►

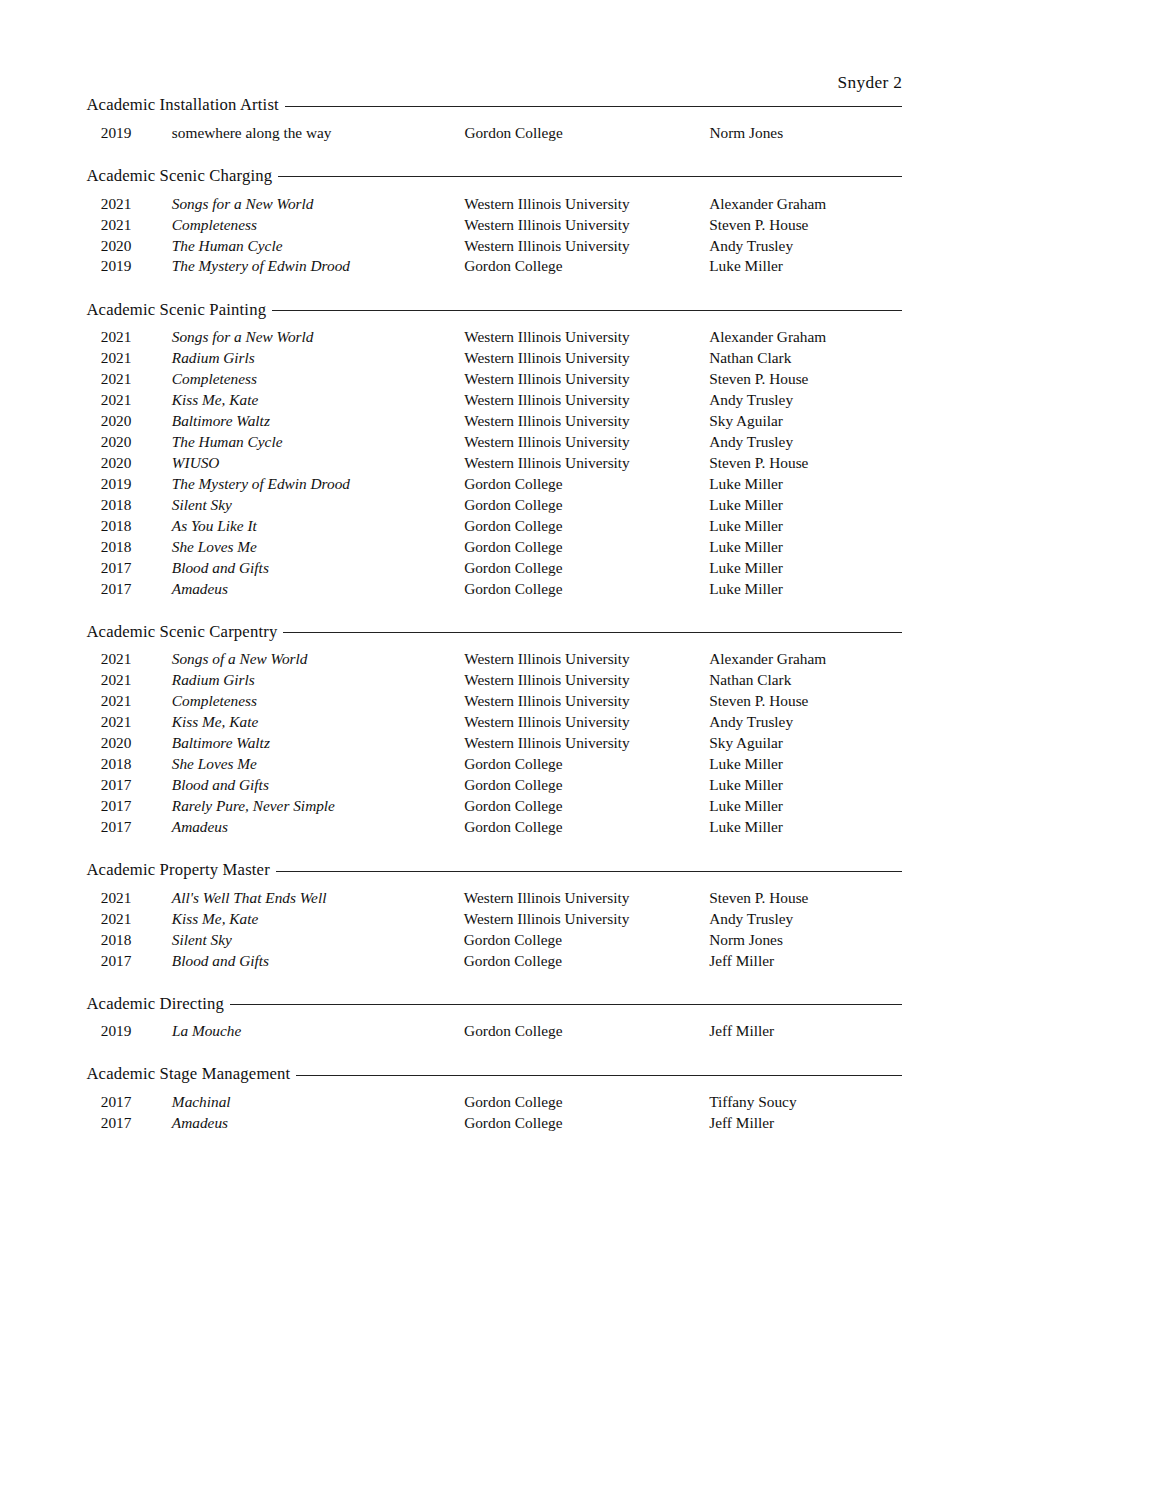Snyder 2
Academic Installation Artist
| 2019 | somewhere along the way | Gordon College | Norm Jones |
Academic Scenic Charging
| 2021 | Songs for a New World | Western Illinois University | Alexander Graham |
| 2021 | Completeness | Western Illinois University | Steven P. House |
| 2020 | The Human Cycle | Western Illinois University | Andy Trusley |
| 2019 | The Mystery of Edwin Drood | Gordon College | Luke Miller |
Academic Scenic Painting
| 2021 | Songs for a New World | Western Illinois University | Alexander Graham |
| 2021 | Radium Girls | Western Illinois University | Nathan Clark |
| 2021 | Completeness | Western Illinois University | Steven P. House |
| 2021 | Kiss Me, Kate | Western Illinois University | Andy Trusley |
| 2020 | Baltimore Waltz | Western Illinois University | Sky Aguilar |
| 2020 | The Human Cycle | Western Illinois University | Andy Trusley |
| 2020 | WIUSO | Western Illinois University | Steven P. House |
| 2019 | The Mystery of Edwin Drood | Gordon College | Luke Miller |
| 2018 | Silent Sky | Gordon College | Luke Miller |
| 2018 | As You Like It | Gordon College | Luke Miller |
| 2018 | She Loves Me | Gordon College | Luke Miller |
| 2017 | Blood and Gifts | Gordon College | Luke Miller |
| 2017 | Amadeus | Gordon College | Luke Miller |
Academic Scenic Carpentry
| 2021 | Songs of a New World | Western Illinois University | Alexander Graham |
| 2021 | Radium Girls | Western Illinois University | Nathan Clark |
| 2021 | Completeness | Western Illinois University | Steven P. House |
| 2021 | Kiss Me, Kate | Western Illinois University | Andy Trusley |
| 2020 | Baltimore Waltz | Western Illinois University | Sky Aguilar |
| 2018 | She Loves Me | Gordon College | Luke Miller |
| 2017 | Blood and Gifts | Gordon College | Luke Miller |
| 2017 | Rarely Pure, Never Simple | Gordon College | Luke Miller |
| 2017 | Amadeus | Gordon College | Luke Miller |
Academic Property Master
| 2021 | All's Well That Ends Well | Western Illinois University | Steven P. House |
| 2021 | Kiss Me, Kate | Western Illinois University | Andy Trusley |
| 2018 | Silent Sky | Gordon College | Norm Jones |
| 2017 | Blood and Gifts | Gordon College | Jeff Miller |
Academic Directing
| 2019 | La Mouche | Gordon College | Jeff Miller |
Academic Stage Management
| 2017 | Machinal | Gordon College | Tiffany Soucy |
| 2017 | Amadeus | Gordon College | Jeff Miller |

◄

The task – From the listing, extract all text exactly as given and drop any picture.

Answer space –
Snyder 2
Academic Installation Artist
| 2019 | somewhere along the way | Gordon College | Norm Jones |
Academic Scenic Charging
| 2021 | Songs for a New World | Western Illinois University | Alexander Graham |
| 2021 | Completeness | Western Illinois University | Steven P. House |
| 2020 | The Human Cycle | Western Illinois University | Andy Trusley |
| 2019 | The Mystery of Edwin Drood | Gordon College | Luke Miller |
Academic Scenic Painting
| 2021 | Songs for a New World | Western Illinois University | Alexander Graham |
| 2021 | Radium Girls | Western Illinois University | Nathan Clark |
| 2021 | Completeness | Western Illinois University | Steven P. House |
| 2021 | Kiss Me, Kate | Western Illinois University | Andy Trusley |
| 2020 | Baltimore Waltz | Western Illinois University | Sky Aguilar |
| 2020 | The Human Cycle | Western Illinois University | Andy Trusley |
| 2020 | WIUSO | Western Illinois University | Steven P. House |
| 2019 | The Mystery of Edwin Drood | Gordon College | Luke Miller |
| 2018 | Silent Sky | Gordon College | Luke Miller |
| 2018 | As You Like It | Gordon College | Luke Miller |
| 2018 | She Loves Me | Gordon College | Luke Miller |
| 2017 | Blood and Gifts | Gordon College | Luke Miller |
| 2017 | Amadeus | Gordon College | Luke Miller |
Academic Scenic Carpentry
| 2021 | Songs of a New World | Western Illinois University | Alexander Graham |
| 2021 | Radium Girls | Western Illinois University | Nathan Clark |
| 2021 | Completeness | Western Illinois University | Steven P. House |
| 2021 | Kiss Me, Kate | Western Illinois University | Andy Trusley |
| 2020 | Baltimore Waltz | Western Illinois University | Sky Aguilar |
| 2018 | She Loves Me | Gordon College | Luke Miller |
| 2017 | Blood and Gifts | Gordon College | Luke Miller |
| 2017 | Rarely Pure, Never Simple | Gordon College | Luke Miller |
| 2017 | Amadeus | Gordon College | Luke Miller |
Academic Property Master
| 2021 | All's Well That Ends Well | Western Illinois University | Steven P. House |
| 2021 | Kiss Me, Kate | Western Illinois University | Andy Trusley |
| 2018 | Silent Sky | Gordon College | Norm Jones |
| 2017 | Blood and Gifts | Gordon College | Jeff Miller |
Academic Directing
| 2019 | La Mouche | Gordon College | Jeff Miller |
Academic Stage Management
| 2017 | Machinal | Gordon College | Tiffany Soucy |
| 2017 | Amadeus | Gordon College | Jeff Miller |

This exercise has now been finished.